Vücutta dopamin salgısını arttırmak için, L-tirozin olarak isimlendirilen amino asidini daha fazla almalısınız. Tirozin için yüksek kaliteli protein yemelisiniz; balık, kümes hayvanları, yumurta, kırmızı et, ayrıca mercimek, fıstık, badem, nohut, keten tohumu, süt ürünleri, avokado, muz ve susam tüketmelisiniz.
Özellikle bazı sebzeler, dopamin üretimini teşvik eden amino asitlerin mükemmel kaynaklarıdır. Örneğin pancar, enginar ve avokadonun; dopamin düzeylerini artırdığı, çalışmalarla tespit edilmiştir. Meyveler arasında muz, çilek, yaban mersini ve kuru eriğin benzer etkileri olur. Badem, susam ve kabak çekirdeğinin olumlu etkileri olduğunu unutmamak gerekir.
Sebzelerin Vitamin Değerleri
Sebzeler; beyin kimyası ve iyi ruh durumları için gerekli olan vitamin ve mineralleri sağlar. A, C ve E vitamini ve beta-karoten gibi antioksidan besinler bakımından zengindirler.
Mineraller özellikle zihinsel işleyiş ve performans için önemlidir. Beyin enerjisi için magnezyum ve manganez gereklidir. Bununla birlikte çinko, zihninizi ve beyninizi, unutkanlığın yaşlanma semptomlarından korumada önemlidir. Sodyum, potasyum ve kalsiyum; düşünme sürecinde önemlidir ve mesajların iletilmesini kolaylaştırır. Demirin beyin hücrelerine oksijen taşıması, dikkat ve öğrenme kapasitelerini etkileyen beyin nörotransmitterleri oluşumunda yardımcı olması gerekir.
Beynimizin sağlığı, fazla şeker ve rafine edilmiş karbonhidratların azaltılmasının yanı sıra günümüzde ikinci beynimiz olan bağırsak sağlığımızla ilişkilendiriliyor.
Yapılan çalışmalarda sağlıklı bir sindirim sistemi ile ruh hali ve mutluluk durumunun ilişkili olduğu bulunmuştur.
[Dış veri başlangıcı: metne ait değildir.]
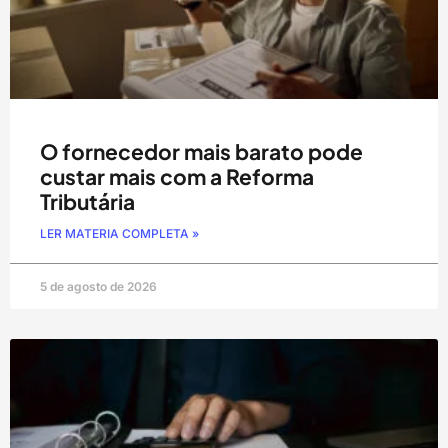
O fornecedor mais barato pode
custar mais com a Reforma
Tributária
LER MATERIA COMPLETA »
5 de agosto de 2026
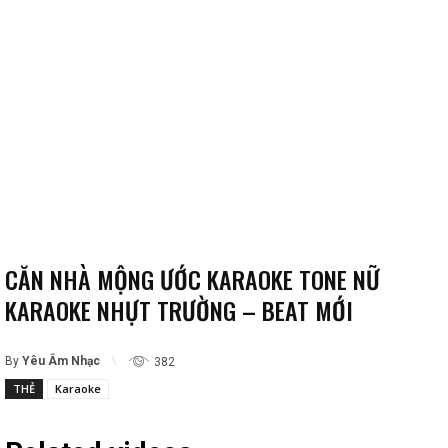
CĂN NHÀ MỘNG ƯỚC KARAOKE TONE NỮ
KARAOKE NHỰT TRƯỜNG – BEAT MỚI
By
Yêu Âm Nhạc
382
THẺ
Karaoke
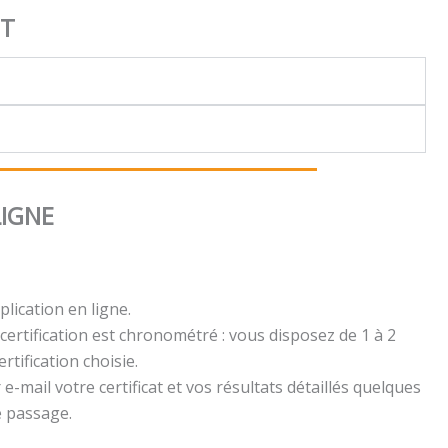
NT
LIGNE
plication en ligne.
certification est chronométré : vous disposez de 1 à 2
rtification choisie.
e-mail votre certificat et vos résultats détaillés quelques
e passage.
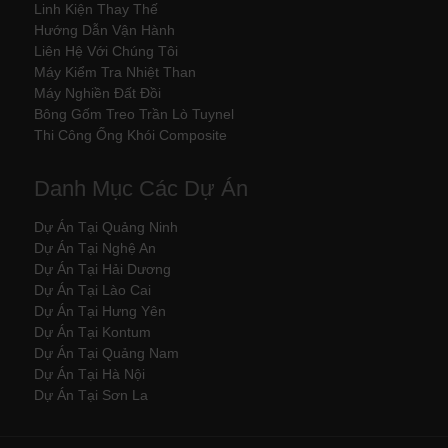
Linh Kiện Thay Thế
Hướng Dẫn Vận Hành
Liên Hệ Với Chúng Tôi
Máy Kiểm Tra Nhiệt Than
Máy Nghiền Đất Đồi
Bông Gốm Treo Trần Lò Tuynel
Thi Công Ống Khói Composite
Danh Mục Các Dự Án
Dự Án Tại Quảng Ninh
Dự Án Tại Nghệ An
Dự Án Tại Hải Dương
Dự Án Tại Lào Cai
Dự Án Tại Hưng Yên
Dự Án Tại Kontum
Dự Án Tại Quảng Nam
Dự Án Tại Hà Nội
Dự Án Tại Sơn La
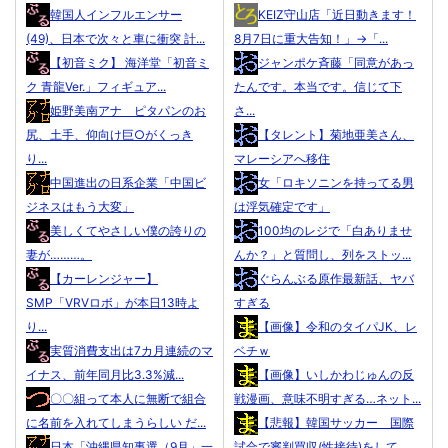
韓国人インフルエンサー
KEIZ守山店「近日動きます！
(49)、日本で次々と車に衝突 計...
8月7日に重大告知！」→「...
【初音ミク】 海洋堂「初音ミ
ジャンポケ斉藤「同意があっ
ク 青龍Ver.」フィギュア...
たんです。本当です。信じて下
姫野美南アナ ピタパンのお
さ...
尻、土手、仰向け巨○がくっき
【タレント】菊地亜美さん、
り...
マレーシアへ移住
中国進出の日系企業「中国ビ
女「ロキソニンを持ってる男
ジネスはもう大変」
は浮気確定です」
美しくてやさしい僕の誇りの
100均のレジで「白ありませ
妻が………。
んか？」と質問し、列をストッ...
【カーレンジャー】
ぐらんぶる原作最新話、ヤバ
SMP「VRVロボ」が本日13時よ
すぎる
り...
【画像】令和のタイパJK、レ
実質消費支出は7カ月連続のマ
ベチｗ
イナス、前年同月比3.3%減...
【画像】いしかわじゅんの反
〇〇組って本人に無断で組合
戦漫画、意味不明すぎる…ネット...
に名前を入れてしまうらしい だ...
【悲報】韓国サッカー 国際
日本「沖縄県知事選（9月」一
試合で審判買収(性接待)をして...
Bu nedenle bağırsak sağlığını olumlu yönde etkileyen ve sindirim sistemi üzerinde etkili olan yoğurt, peynir ve kefir gibi probiyotikler, beslenme programında yer almalıdır.
Kan şekerinin düşmesi hem ruh durumunuzu hem konsantrasyonunuzu etkiler. Glisemik indeksi düşük besinler tüketirseniz ya da karbonhidratlı bir yiyecek tükettiğinizde beraberinde proteinli besinler de yerseniz, glisemik indeksin dengelenmesini sağlarsınız.
BESLENME DIŞINDA BUNLARI YAPMALISINIZ:
- Egzersiz yapın; günlük egzersiz yapmaya özen gösterin. Çünkü çalışmalar, egzersizin, beyin aktivitelerini uyardığı, dopamin başta olmak üzere birçok beyin kimyasalının salgılanmasını tetiklediğini saptamıştır. Dopamin, egzersizin 20 ve 30. dakikaları arasında salgılanmaya başlar ve yorgunluğu azaltma görevi üstlenir; iyi bir ruh hali sağlar.
- Güneş ışığına çıkın. Güneş ışığı, dopamin seviyesini yükseltir.
- Sosyalleşerek pozitif olmaya çalışın.
- Sizi mutlu edecek aktiviteler, hobiler edinin…
Unutmayın!
- Sıcak duş almak,
- Olumlu düşünmek,
- İyi bir tat,
- Koku, çiçekler,
- Müzik dinlemek,
- Arkadaşlarla doğada yürüyüşe çıkmak,
- Sevdiklerinizle birlikte olmak da mutluluğunuzu arttırıcı öğelerdir.